Rawhide Robinson Rides a Dromedary
Page 15
“Cargo, you say? We carry nothing of value—only the ship’s stores.”
The pirate captain laughed. “You underestimate me, sir. Although a humble Levantine, I am not such a fool as to believe a United States Navy supply ship would sail around the Mediterranean empty.”
“And yet it is so.”
Triggered by some unseen signal, grappling hooks sailed from the pirate ship, seeking purchase aboard the Cordwood. No sooner had they taken hold than the rail of the navy ship bristled with rifles, handguns, and swords as nearly all forty of her officers and enlisted men—and Rawhide Robinson and Harry—stood ready to repel any attempt at boarding.
“Aren’t you going to cut those lines?” Major Wayne asked Clemmons.
“Not yet. For the time being, I want to keep them close. They are unlikely to fire their guns while alongside. And, as you see, we have the high ground, and likely a more lethal complement of small arms. If they storm us, we will repel them, cast off, and unleash the guns or ram them. I assure you, Major, despite appearances there is little danger in our present situation. It’s treasure they want, not a fight.”

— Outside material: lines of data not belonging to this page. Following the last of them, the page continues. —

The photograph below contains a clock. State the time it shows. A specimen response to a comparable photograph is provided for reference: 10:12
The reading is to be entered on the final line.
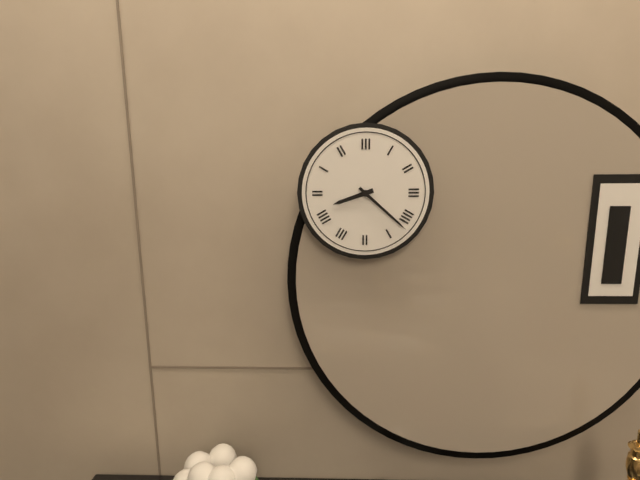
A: 8:22
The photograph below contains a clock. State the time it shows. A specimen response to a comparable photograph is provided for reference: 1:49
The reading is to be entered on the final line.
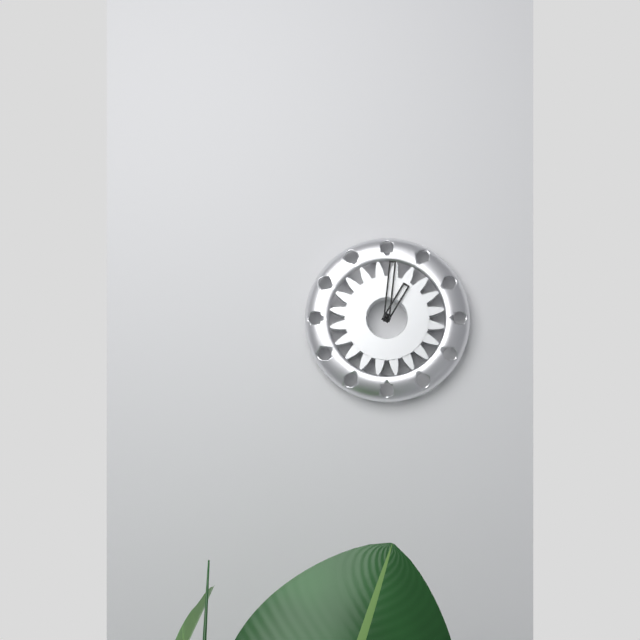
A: 1:01
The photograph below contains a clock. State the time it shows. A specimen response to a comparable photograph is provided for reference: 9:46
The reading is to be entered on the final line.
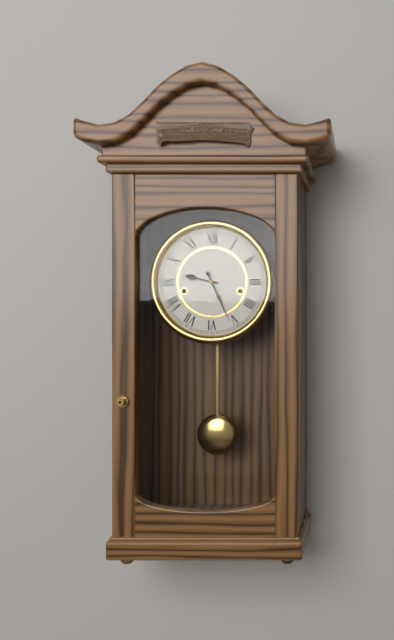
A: 9:26
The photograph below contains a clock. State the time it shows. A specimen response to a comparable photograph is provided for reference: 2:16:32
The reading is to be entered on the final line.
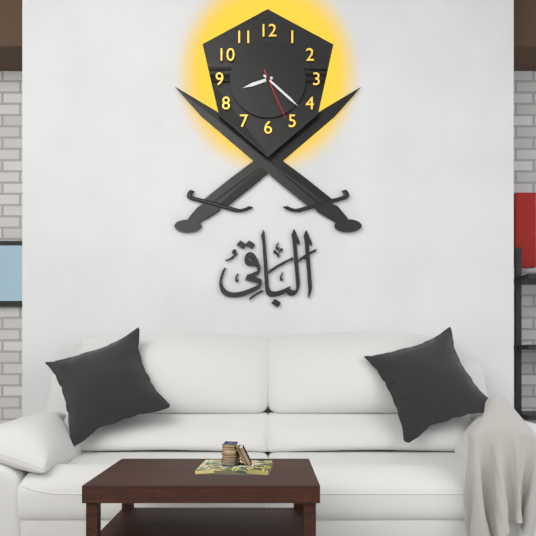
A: 8:22:26
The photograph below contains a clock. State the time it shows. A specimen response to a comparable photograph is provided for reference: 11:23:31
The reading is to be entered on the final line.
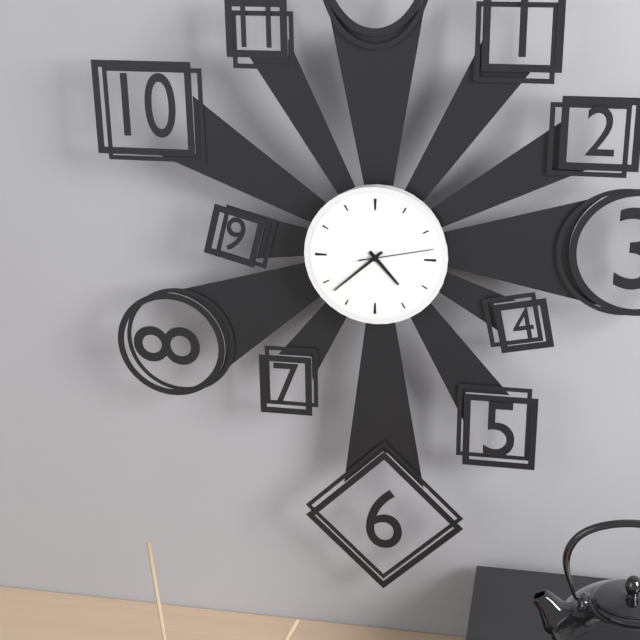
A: 4:38:13
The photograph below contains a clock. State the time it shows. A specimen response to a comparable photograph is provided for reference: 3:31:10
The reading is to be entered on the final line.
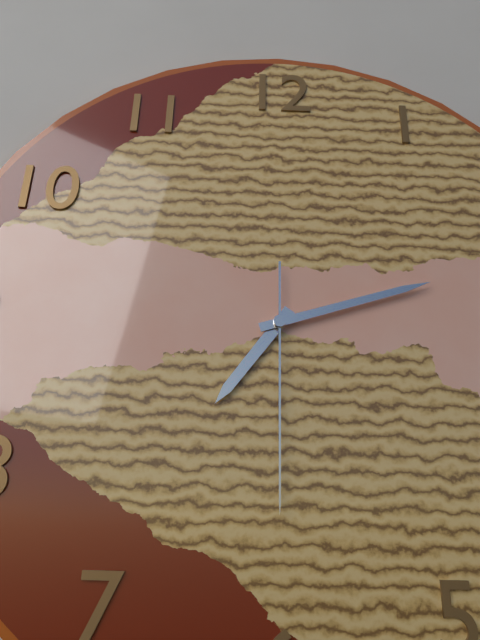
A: 7:12:30
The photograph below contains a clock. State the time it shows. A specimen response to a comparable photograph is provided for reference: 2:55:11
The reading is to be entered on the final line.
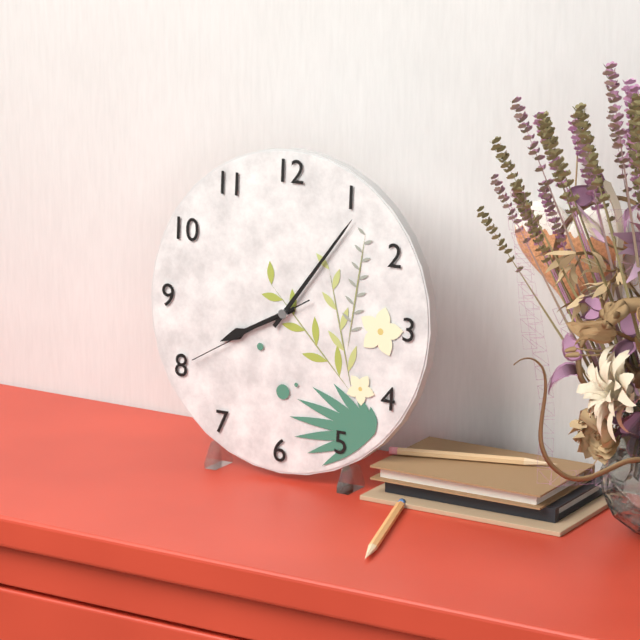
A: 8:06:40
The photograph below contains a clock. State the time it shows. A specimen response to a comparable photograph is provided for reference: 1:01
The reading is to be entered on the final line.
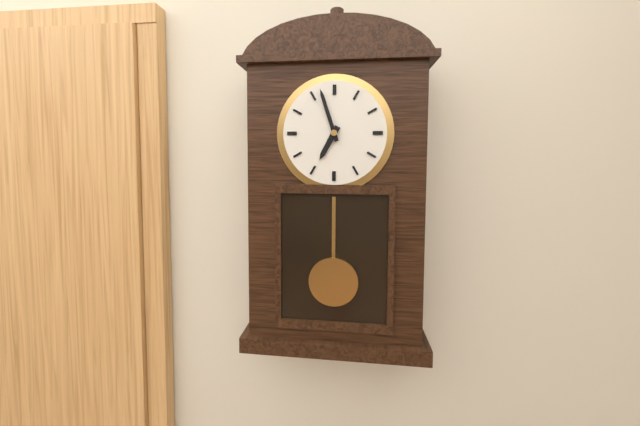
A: 6:57
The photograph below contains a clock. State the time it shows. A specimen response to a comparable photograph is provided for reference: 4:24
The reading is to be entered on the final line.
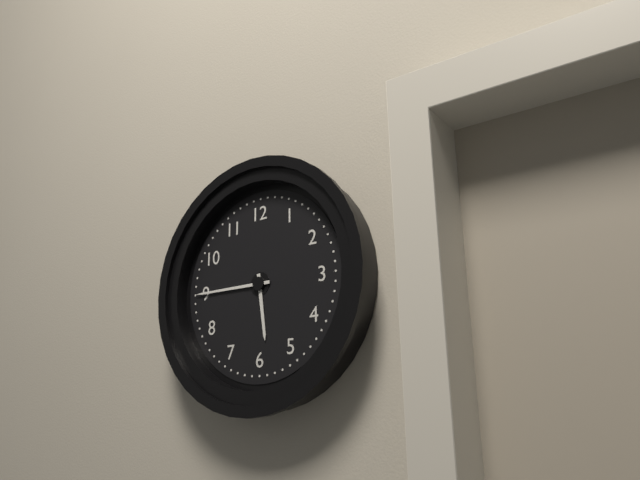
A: 5:45
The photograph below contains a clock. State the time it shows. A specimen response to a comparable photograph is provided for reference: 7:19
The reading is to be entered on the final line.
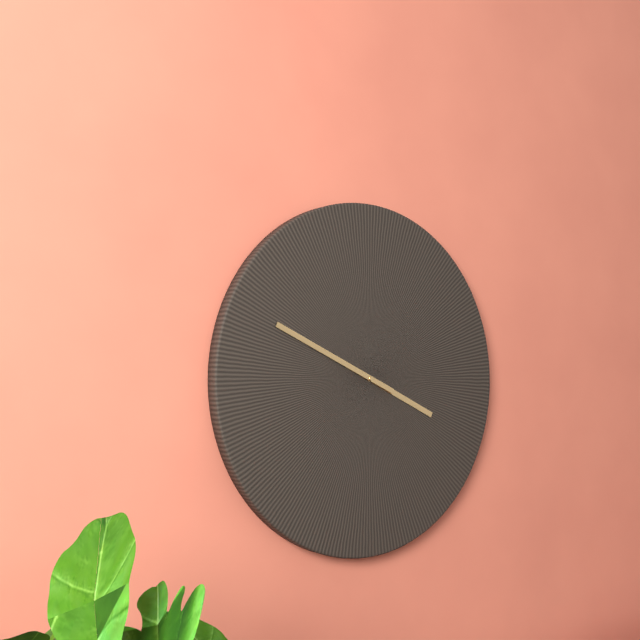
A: 3:49
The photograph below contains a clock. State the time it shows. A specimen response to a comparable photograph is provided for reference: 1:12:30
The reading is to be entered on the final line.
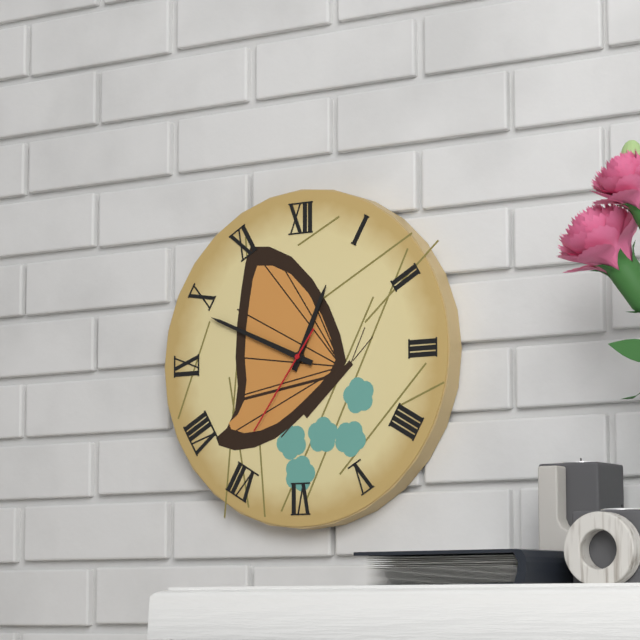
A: 12:49:36
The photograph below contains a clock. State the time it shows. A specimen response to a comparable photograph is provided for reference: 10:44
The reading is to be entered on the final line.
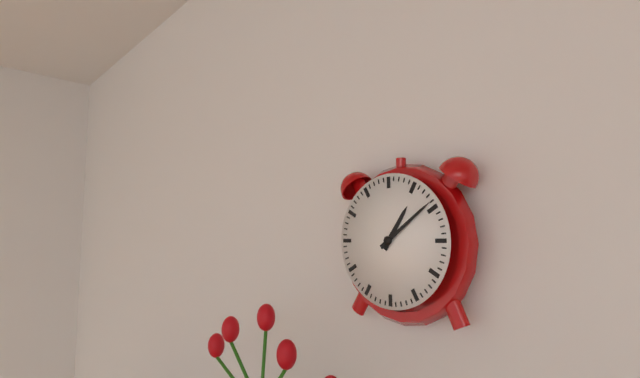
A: 1:09
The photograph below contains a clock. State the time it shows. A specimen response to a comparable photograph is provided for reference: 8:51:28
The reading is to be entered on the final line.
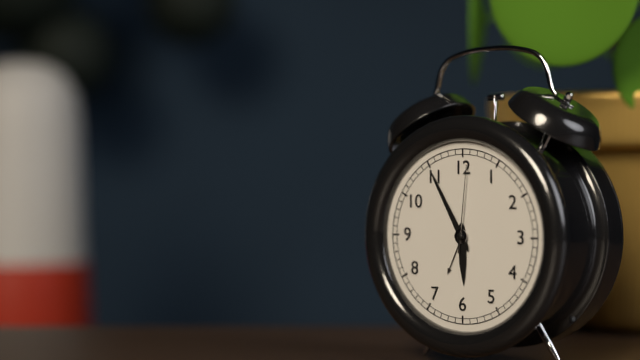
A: 5:55:01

“I wish I shared your confidence, Captain. But since the cargo on this ship is my responsibility, I am concerned.”
Clemmons laughed, prompting the turning of heads all along the rail—and aboard the pirate ship—to see who found humor amid the tension.
The pirate captain again demanded to board and again Clemmons turned aside the demand. “I assure you, there is nothing aboard this ship that would interest you. We are on a specialized mission and carry no cargo of any value to you.”
“I do not believe it! I will see for myself. Throw down a ladder at this instant!”
“Not on your life. If you so much as attempt to set foot on my ship you are a dead man.”
“And if you do not allow it, my friend, you are a dead man. As a matter of fact, you are already a dead man and do not know it.” The brigand gave orders to his seamen in a language no one aboard the Cordwood understood and the pirates brandished their weapons. The sound of ratcheting hammers rolled along the Cordwood’s rail in response.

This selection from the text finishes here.